What models are supported?

ProvenanceOne supports models from Anthropic (e.g. claude-sonnet-4-6), OpenAI (e.g. gpt-4o), Google (e.g. gemini-pro), and Azure OpenAI. The full list of available models depends on the provider connection configured in your workspace.

What is trust level?

Trust level (low, medium, or high) controls how much autonomy the agent is granted within a workflow. Low trust agents trigger more approval gates; high trust agents are permitted to take more actions without human review. Trust should reflect observed, validated performance — not assumed capability.

Does agent memory persist between runs?

Yes. Agent memory is a key-value store scoped to the agent ID. Values written in one run are available in subsequent runs.
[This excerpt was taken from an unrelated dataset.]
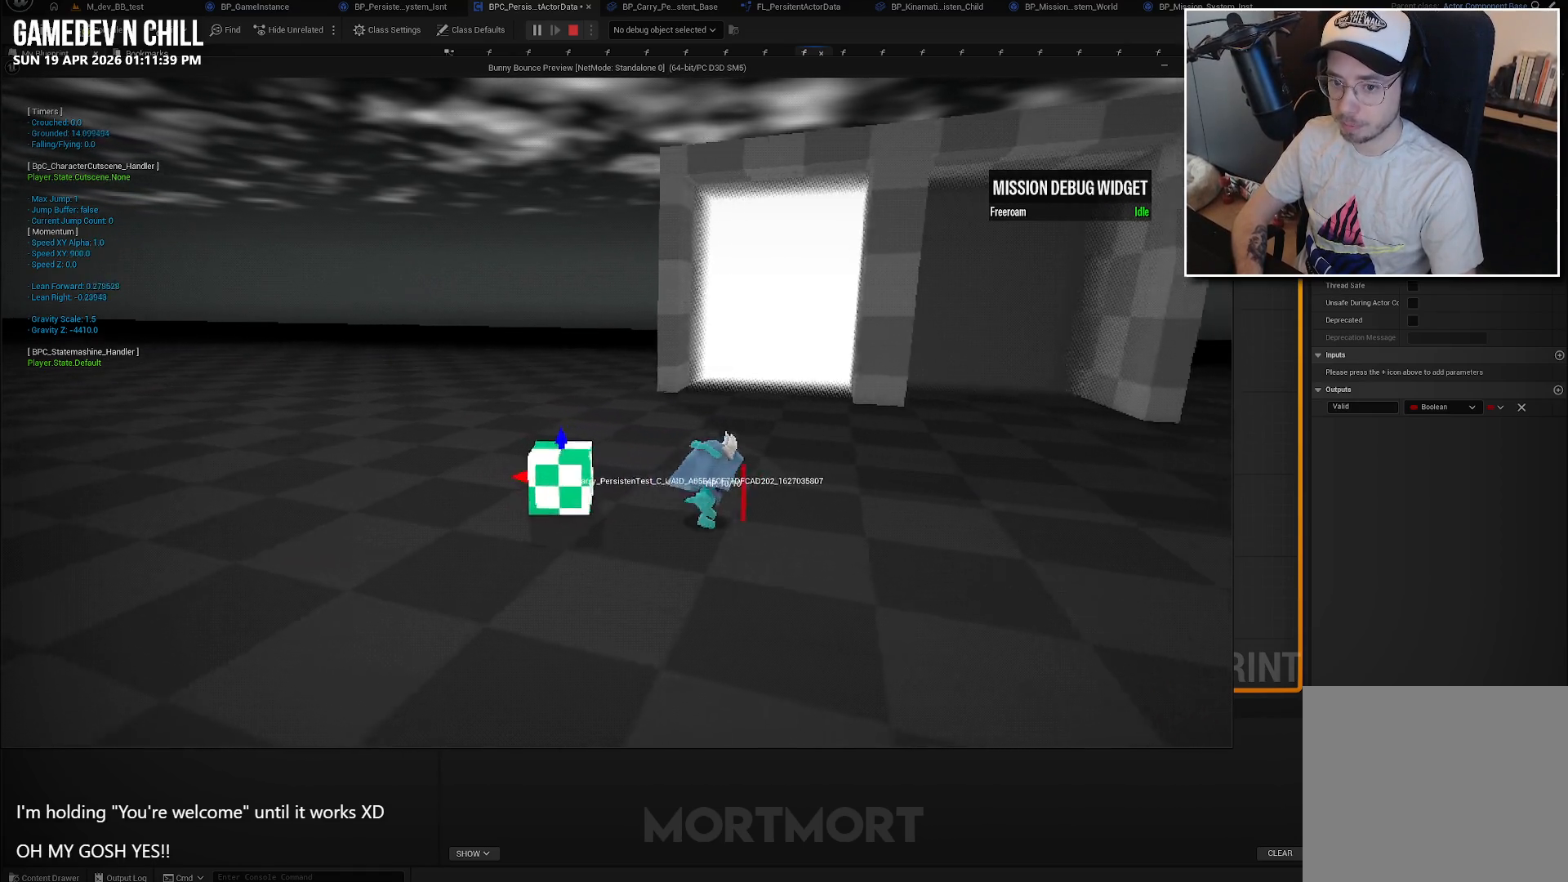
{"buttons": [], "left_stick": "center", "right_stick": "center", "events": [[33, "left_stick", "center"], [166, "left_stick", "left"], [466, "left_stick", "center"]]}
Memory persists until explicitly deleted via DELETE /agents/{id}/memory/{key} or overwritten via PUT.

Can agents talk to each other?

Not directly. Agents communicate through the workflow DAG: one agent step produces an output, and a downstream agent step receives that output as input. There is no direct agent-to-agent messaging channel. If you need one agent's output to influence another, connect them with edges in the workflow editor and map the outputs to inputs.

How do I test an agent before using it in a production workflow?

Use POST /agents/{id}/test-tool to invoke the agent's tool-calling capability directly. For end-to-end testing, build a workflow in the development environment, run it manually with test payloads, and review the run debugger output before deploying to production.